We are thrilled to have a guest post by the amazingly talented artist Sherrie York. She will be visiting the Museum of American Bird Art at Mass Audubon between July 28 to July 30 to display her art, lead several programs, and give an illustrated talk about her printmaking. She will be doing a workshop with our summer camp on July 28th, giving an illustrated talk and reception for her artwork on July 29th, and giving an all day printmaking workshop on July 30th.

Home and Away by Sherrie York

Travel and art-making have often gone hand-in-hand. (Or perhaps that’s brush-in-hand.) John Singer Sargent’s watercolors of Morocco revealed an intriguing faraway culture. John James Audubon’s journeys recorded North America’s flora and fauna and Albert Bierstadt’s romantic western landscapes helped inspire the first national parks.

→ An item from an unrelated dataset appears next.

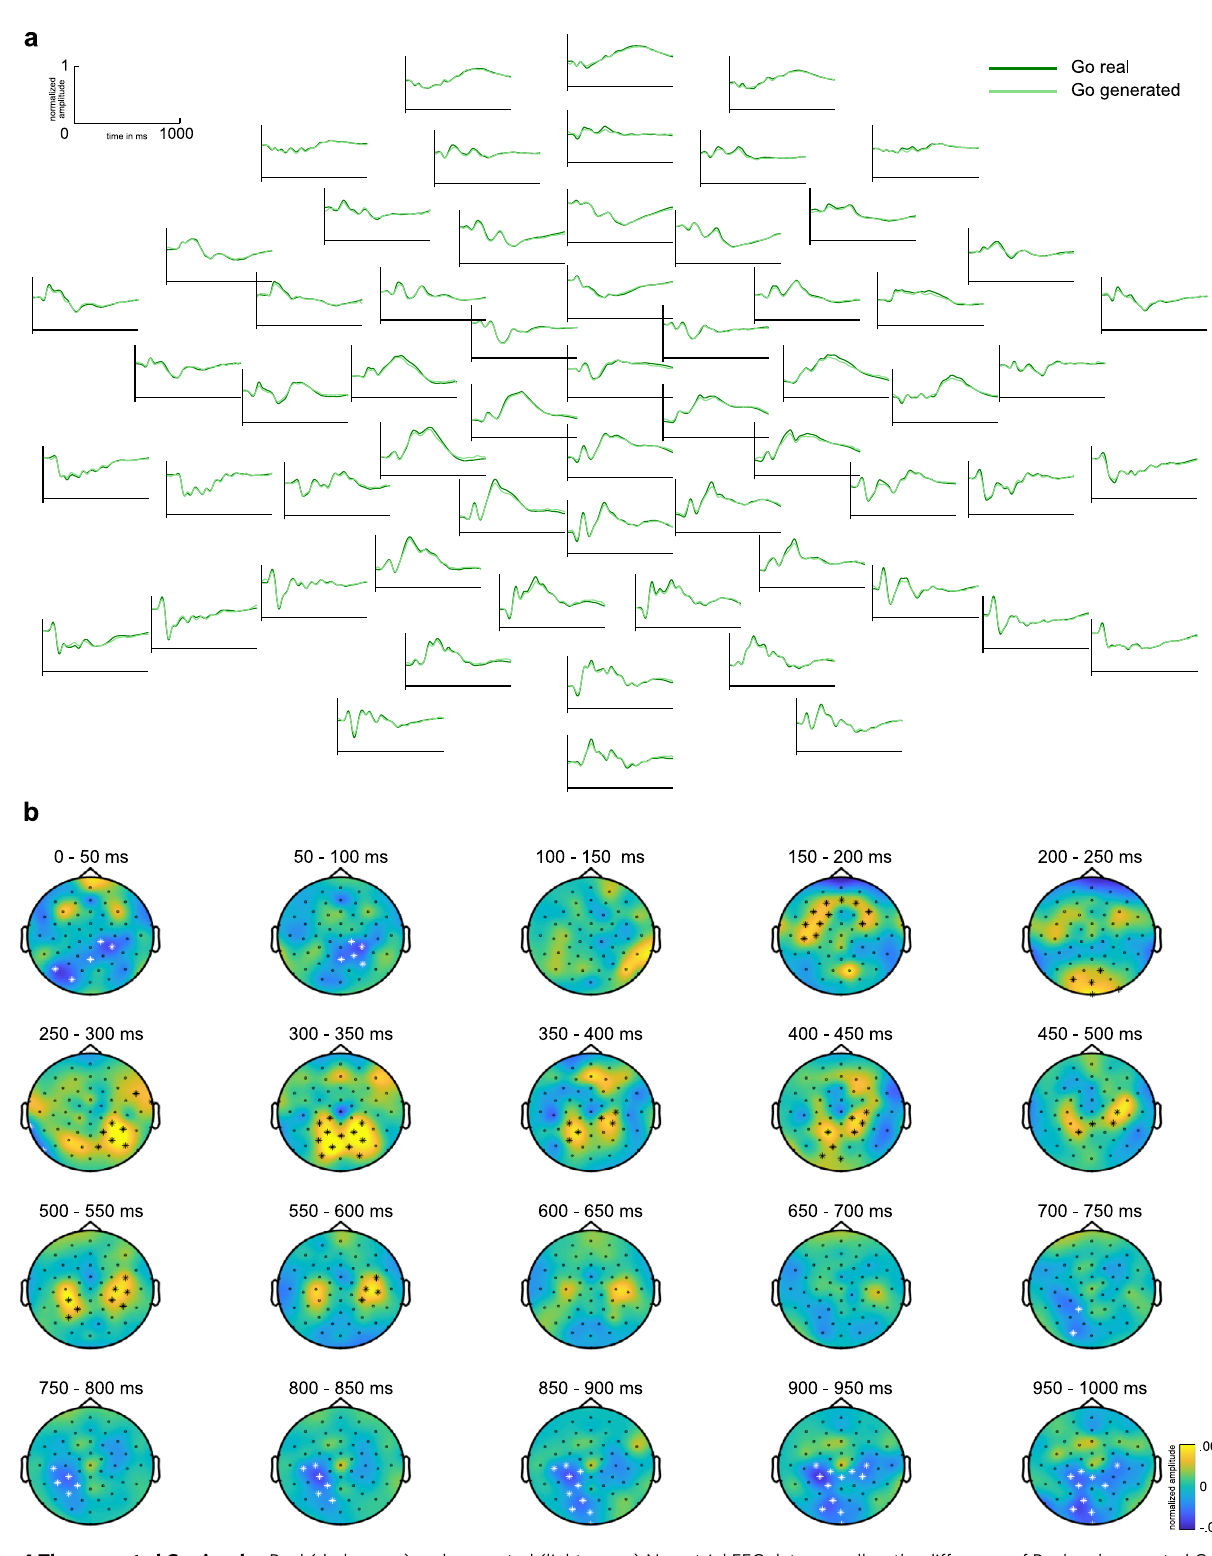
Fig. 4 The generated Go signal. a Real (dark green) and generated (light green) Nogo trial EEG data as well as the difference of Real and generated Go EEG signal (blue). The x -axis denotes time in ms from stimulus onset, y -axis normalized signal amplitude. b Results of cluster-based permutation analysis comparing real and generated Go signal, aggregated in 50 ms steps. Electrodes showing signi fi cant differences in the respective time step are marked by an asterisk, positive differences by a black, and negative differences by a white asterisk. Colors denote amplitude differences. The fi gures show normalized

I enjoy travel, too, and will be traveling from my Colorado stomping grounds to MABA this summer. In July I will exhibit some of my linoleum block prints in the estate house and present both a printmaking workshop and presentation about my work. Of course it doesn’t always take a passport, a suitcase, or a new frontier to find subject matter. Familiar places close to home are inspiring, too.

landscape

This is Sands Lake. It’s a scruffy little body of water next to the Arkansas River in the town of Salida, where I live. They call it a lake, but it’s really a settling pond for the fish hatchery upstream. Water flows from hatchery to lake via underground culverts, then spills out the far bank in to the river.

During the day the trail around the lake is filled with fishing enthusiasts, dog-walkers, joggers, bicyclists, and birders. More than one elicit teenager party has taken place there after dark. Pristine, exotic wilderness it’s not.

But for me this humble corner provides a wealth of inspiration and stories year-round, and no small number of linocuts, too.

PasdeDucks-©SherrieYork

Pas de Ducks: All year

At the upriver end of the lake, next to the inflow culvert, is a concrete fishing pier. The remains of cliff swallow nests were still attached when it was installed, a good indicator of its provenance as repurposed bridge. Hopeful mallards congregate below the pier looking for handouts, and from my elevated vantage point I enjoy watching the tracery they create in the reflection of the railing.

 Cruisin-©SherrieYork

Cruisin’: Spring

Forget the robin as a harbinger of spring! Local birders know that spring migrants begin to appear weeks before the pelicans turn up at the lake, but their sheer size and brilliant whiteness assure that even the most bird-ambivalent will notice this sign of winter’s demise.

EPSON scanner image

EPSON scanner image

Usurper: Summer

Three species of bluebird are present in the area around the lake, but the mountain bluebird’s cobalt shimmer and soft call is the most common. Bluebird enthusiasts abound, too, as evidenced by nest boxes peppering the edges of yards, pastures, and the municipal golf course. Of course tree swallows don’t know they aren’t the intended occupants…

CootduJour-©SherrieYork

Coot du Jour: Autumn through Spring

Like mushrooms after rain, American coots sprout on the surface of the lake in early autumn. The antics of 70 or 80 over-wintering birds amuse me until spring, but before the trees have finished leafing out they are gone. I never see them arrive, and I never see them leave.

NoTimeLikethePresent-©SherrieYork

No Time Like the Present: Winter

Winter is the time for waterfowl on Sands Lake. Because so much water moves through from the hatchery the lake remains open even in the coldest days of winter. Common and Barrow’s goldeneye, buffleheads, scaup, wigeon, and more fill the lake with noise and motion and offer consolation for the absence of warblers and swallows.